*Passo del documento*

LA RECITA ANTIFASCISTA 

DI  MIGUEL GOTOR

Ieri a Torino, tre ore di lezione, la finestra spalancata sull’incipiente primavera, la Mole alle spalle, alle spalle della Mole il profilo delle Alpi. E da quella finestra sale lungo l’aria frizzantina una voce megafonata, che disturba e incuriosisce al tempo: «Fuori i fascisti dall’università!». Cosa succede? 

La lezione è finita, raggiungo l’uscita di Palazzo Nuovo e assisto a una scena da raccontare: lungo le scale dell’ingresso, un manipolo di ragazzi – ugualmente vestiti – si spinge come se stesse giocando a rugby. Chi è al megafono batte il tempo, incitando la sua mischia antifascista a resistere alla pressione di quella fascista che cerca di entrare nell’università: ondeggiano, si strofinano i visi schiacciati l’uno con l’altro, sembrano tanti piccoli robot che mimano un duello, una giostra medievale. Non c’è cattiveria, c’è ideologia; non c’è violenza, c’è gusto della citazione. La scena dura una ventina di minuti, senza che nessuno dei contendenti voglia veramente affondare il colpo, ma solo esserci, vivere un’emozione e soprattutto filmarla. Ciò mi sorprende: in entrambi i gruppi, le seconde linee tengono ben levati in alto i telefonini per testimoniare dal loro punto di vista la verità dell’assalto e raccontare le proprie ragioni. La realtà non sembra lì, è nel film che stanno riprendendo e domani pubblicheranno su YouTube.

Intorno, lungo la strada, centinaia di studenti e alcuni passanti osservano la scena da lontano come se anche loro stessero guardando il film di un film.

I poliziotti in borghese, ne conto almeno una decina, controllano premurosi la scena da vicino, come degli arbitri di boxe che devono evitare colpi sotto la cintura. All’improvviso, da via Po, irrompe una squadra di celerini, armati come tanti Goldrake, che decide di mettere fine alla baruffa; qualcuno ha stabilito che quei ragazzi si sono sfogati abbastanza. La temperatura per un istante cresce, i poliziotti forzano il blocco senza usare violenza e consentono ai fascisti di entrare nell’università. Gli antifascisti hanno l’imperdibile occasione per urlare contro le forze dell’ordine, ma, a guardarli bene, si ha l’impressione che quello sia soltanto un intermezzo atteso che prepara il secondo tempo della recita. Infatti, non appena la celere sale le scale non c’è alcuna forma di resistenza, lo striscione cala per incanto e si apre il varco, le forche caudine che i fascisti dovranno percorrere.

*Record estratti*

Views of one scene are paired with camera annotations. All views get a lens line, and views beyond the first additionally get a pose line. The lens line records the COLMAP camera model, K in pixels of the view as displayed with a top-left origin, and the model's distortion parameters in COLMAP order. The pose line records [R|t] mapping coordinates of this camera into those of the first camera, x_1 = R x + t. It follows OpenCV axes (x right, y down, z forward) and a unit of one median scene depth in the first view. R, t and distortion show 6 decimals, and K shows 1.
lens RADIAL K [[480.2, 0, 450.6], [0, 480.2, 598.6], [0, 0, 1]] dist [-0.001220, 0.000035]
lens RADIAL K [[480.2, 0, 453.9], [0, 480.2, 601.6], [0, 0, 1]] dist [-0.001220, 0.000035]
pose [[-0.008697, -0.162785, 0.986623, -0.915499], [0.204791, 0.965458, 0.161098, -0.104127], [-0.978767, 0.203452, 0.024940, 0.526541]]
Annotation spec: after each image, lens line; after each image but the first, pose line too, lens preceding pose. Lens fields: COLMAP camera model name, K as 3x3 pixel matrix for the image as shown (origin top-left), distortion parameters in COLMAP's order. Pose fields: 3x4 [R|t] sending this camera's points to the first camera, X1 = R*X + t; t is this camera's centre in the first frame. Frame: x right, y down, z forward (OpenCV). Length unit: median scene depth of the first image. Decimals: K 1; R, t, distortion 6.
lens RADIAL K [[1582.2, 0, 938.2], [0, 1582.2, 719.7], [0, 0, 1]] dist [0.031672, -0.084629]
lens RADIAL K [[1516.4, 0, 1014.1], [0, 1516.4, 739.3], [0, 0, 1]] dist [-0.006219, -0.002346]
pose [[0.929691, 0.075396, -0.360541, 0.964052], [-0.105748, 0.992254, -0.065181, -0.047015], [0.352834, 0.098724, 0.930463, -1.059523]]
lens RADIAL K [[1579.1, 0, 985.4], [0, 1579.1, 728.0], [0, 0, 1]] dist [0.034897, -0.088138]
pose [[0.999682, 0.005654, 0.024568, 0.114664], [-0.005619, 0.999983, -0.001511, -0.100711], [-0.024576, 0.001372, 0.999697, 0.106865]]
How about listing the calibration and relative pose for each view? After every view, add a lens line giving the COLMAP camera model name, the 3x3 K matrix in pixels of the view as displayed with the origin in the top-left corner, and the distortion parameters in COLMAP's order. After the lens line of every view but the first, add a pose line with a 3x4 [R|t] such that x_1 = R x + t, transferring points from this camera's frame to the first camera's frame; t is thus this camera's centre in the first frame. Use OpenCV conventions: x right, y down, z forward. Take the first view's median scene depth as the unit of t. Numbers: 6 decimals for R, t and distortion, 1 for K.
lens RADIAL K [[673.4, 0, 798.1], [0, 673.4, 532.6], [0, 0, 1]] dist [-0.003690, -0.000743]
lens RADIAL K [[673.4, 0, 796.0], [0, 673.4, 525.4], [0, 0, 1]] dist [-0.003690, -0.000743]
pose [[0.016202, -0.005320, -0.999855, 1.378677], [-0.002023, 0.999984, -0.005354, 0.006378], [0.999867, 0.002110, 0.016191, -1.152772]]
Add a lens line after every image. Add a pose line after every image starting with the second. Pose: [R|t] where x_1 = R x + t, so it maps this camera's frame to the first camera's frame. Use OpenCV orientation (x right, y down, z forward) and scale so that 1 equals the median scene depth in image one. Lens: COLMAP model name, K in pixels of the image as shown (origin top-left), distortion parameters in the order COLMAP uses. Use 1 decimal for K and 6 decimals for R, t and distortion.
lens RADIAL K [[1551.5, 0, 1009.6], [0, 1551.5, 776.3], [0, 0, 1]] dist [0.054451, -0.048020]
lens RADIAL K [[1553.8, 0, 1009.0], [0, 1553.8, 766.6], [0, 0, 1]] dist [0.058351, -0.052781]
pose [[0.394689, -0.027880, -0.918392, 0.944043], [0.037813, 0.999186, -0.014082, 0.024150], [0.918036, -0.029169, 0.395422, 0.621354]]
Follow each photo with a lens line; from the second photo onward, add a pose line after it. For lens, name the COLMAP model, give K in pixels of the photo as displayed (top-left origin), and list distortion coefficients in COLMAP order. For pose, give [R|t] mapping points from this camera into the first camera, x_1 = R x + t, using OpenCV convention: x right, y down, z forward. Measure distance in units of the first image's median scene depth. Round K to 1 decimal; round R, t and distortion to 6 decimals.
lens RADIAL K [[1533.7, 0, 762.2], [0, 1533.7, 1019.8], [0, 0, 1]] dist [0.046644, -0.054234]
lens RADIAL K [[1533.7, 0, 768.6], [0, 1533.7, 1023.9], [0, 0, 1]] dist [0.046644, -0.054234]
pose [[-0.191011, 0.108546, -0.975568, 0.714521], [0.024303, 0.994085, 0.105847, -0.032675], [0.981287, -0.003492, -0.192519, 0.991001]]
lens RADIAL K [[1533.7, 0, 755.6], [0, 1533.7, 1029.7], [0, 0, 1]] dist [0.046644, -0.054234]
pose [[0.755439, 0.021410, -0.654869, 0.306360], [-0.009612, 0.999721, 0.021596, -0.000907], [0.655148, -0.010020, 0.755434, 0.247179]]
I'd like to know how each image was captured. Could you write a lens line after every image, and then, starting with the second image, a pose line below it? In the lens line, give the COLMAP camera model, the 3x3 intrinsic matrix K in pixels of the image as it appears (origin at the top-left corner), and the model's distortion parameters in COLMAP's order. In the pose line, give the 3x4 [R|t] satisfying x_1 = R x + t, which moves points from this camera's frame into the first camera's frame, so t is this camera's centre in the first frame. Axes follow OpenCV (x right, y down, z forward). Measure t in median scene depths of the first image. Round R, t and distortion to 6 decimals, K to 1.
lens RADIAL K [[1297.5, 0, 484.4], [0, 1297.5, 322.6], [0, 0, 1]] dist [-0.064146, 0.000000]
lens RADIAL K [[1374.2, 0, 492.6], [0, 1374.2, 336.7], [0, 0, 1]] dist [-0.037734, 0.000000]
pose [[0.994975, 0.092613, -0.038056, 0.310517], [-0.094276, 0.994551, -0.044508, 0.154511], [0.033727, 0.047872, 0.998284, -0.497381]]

*Consegna A*
Ricopia dal brano sulla recita antifascista il tratto che va da "Intorno, lungo la" fino a "di un film.".
*Consegna B*
Secondo il brano sulla recita antifascista, quanto dura la scena della mischia sulle scale dell'ingresso di Palazzo Nuovo?
*Consegna C*
Stabilisci se ciascuna affermazione concorda con il brano sulla recita antifascista, rispondendo sì o no e citando le parole del brano che lo decidono: (i) la squadra di celerini arriva da via Po; (ii) i poliziotti usano la violenza per forzare il blocco; (iii) in entrambi i gruppi c'è chi filma con il telefonino.

*Soluzione svolta A*
Intorno, lungo la strada, centinaia di studenti e alcuni passanti osservano la scena da lontano come se anche loro stessero guardando il film di un film.

*Soluzione svolta B*
Una ventina di minuti.

*Soluzione svolta C*
(i) Sì: "All’improvviso, da via Po, irrompe una squadra di celerini".
(ii) No: "i poliziotti forzano il blocco senza usare violenza".
(iii) Sì: "in entrambi i gruppi, le seconde linee tengono ben levati in alto i telefonini".